Back in 2002 I was a loyal PS2 user who didn't have much use for any other system. Then Metroid Prime was release and my interest peaked. Was it worth the (at the time) $150 bucks for a GameCube to play one game? The short answer is yes, as Metroid Prime will go down as one of my favorite all time games.

There was a lot of concern with Metroid going from side scrolling to first-person from the old-school Metroid fans, but Nintendo and Retro Studios pulled it off and then some. While other FPS titles are content to just give you an open view with a HUD, Metroid Prime gives you a view from inside the helmet of Samus with the HUD built into said helmet. This gives the game a more immersive view as you actually feel like you are playing from Samus' view. The controls perfect for walking around the world and the platforming elements, but it fell short in that there is no free-look while moving. You have to both stop and press a trigger for free look or you had to lock onto an enemy to move your view. At first it felt like a big problem, but once you get used to it and when you get to travel around such lush environments, the free-look issue fades away. The other main element of the game is puzzle solving. The majorities of the puzzles are solved while Samus is in Spider Ball form (she crouches into a perfectly round ball) and are very clever. The puzzles all strike a nice balance between creativity and difficulty, with none being so difficult that they are frustrating.

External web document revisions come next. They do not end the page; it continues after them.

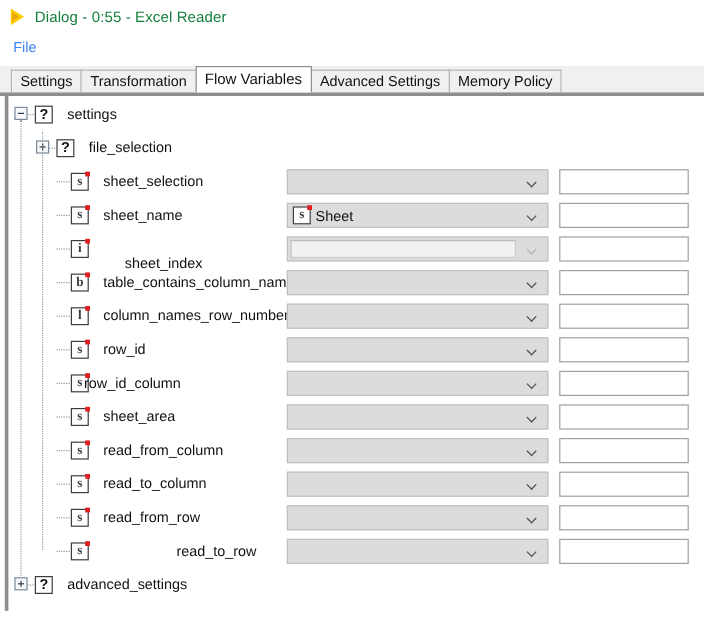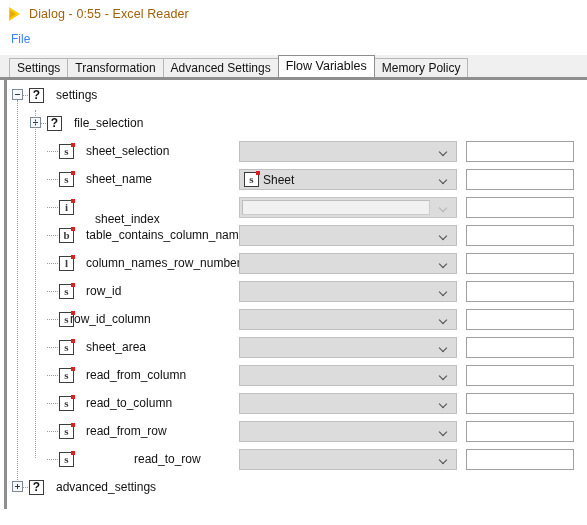"Dialog - 0:55 - Excel" .title-text { color: #a16207 -> #15803d }
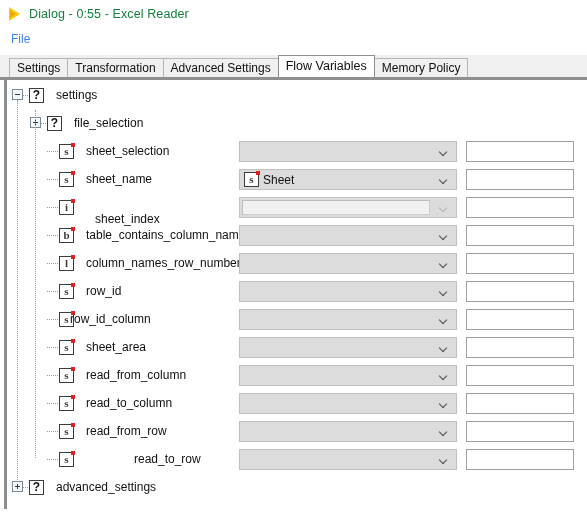"Advanced Settings" div.tab { order: before "Flow Variables" -> after "Flow Variables" }
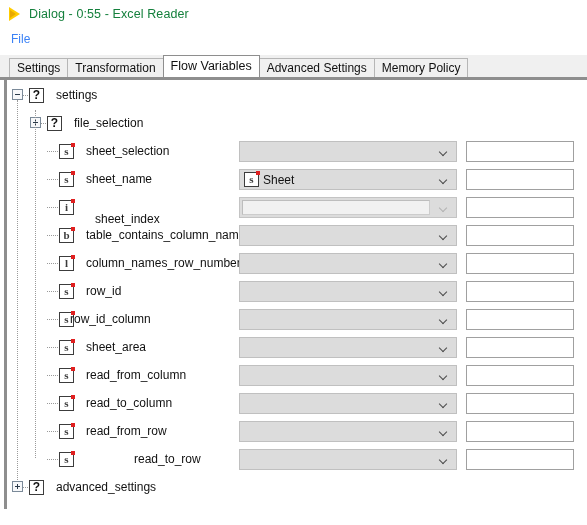"sheet_index" span.label { left: 82px -> 91px }
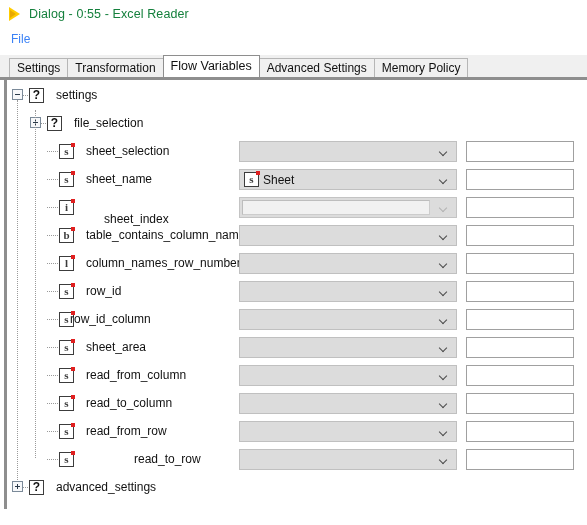"read_to_row" span.label { left: 73px -> 86px }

The best part of the game was the world that Retro created. While the GC didn't have the processing power of the Xbox or PS2, it was just enough to make this a wonderful looking title. The art found within the world and enemies is truly creative and truly felt like a Metroid based universe. Retro went the extra step in giving each enemy a backgounrd which you could scan. Also scannable was info about the life that once lived in the ruins that you travel through. This added a great bit to the story telling of the game.

Speaking of storyline, it's one of the strong elements of the game. The game starts off with Samus stripped of major abilities as she arrives on the first planet after an accident. You are given her standard blaster and that's about it. Throughout the game, gaining additional abilities are built right into the story line. You will get different elemental blasters which add a strategic element to the game. For instance you might be on a level made of snow and ice and you have to use your fire blaster to advance. You also get missiles, life expansions and grappling attachments. Along with having to gain certain abilities back, the main story revolves around understanding the mystery of how Tallon IV became an ancient ruin. Advancing in the story will find that Space Pirates chased the Chozo away from Tallon IV... But the Chozo had prophesied that Samus would come to be their savior. It's your job to make that happen.

While there are a few complaints here and there (free-look and I don't think the title is infinitely repayable) this is the best Metroid game ever. Metroid Prime 2 was not as much fun and the multiplayer felt forced. Metroid Prime 3 got rid of the Free-Look issue but was still just a step behind of the original because it felt, well... less original. This is one of the best updates to any old-school gaming franchise and if you haven't played it, you need to.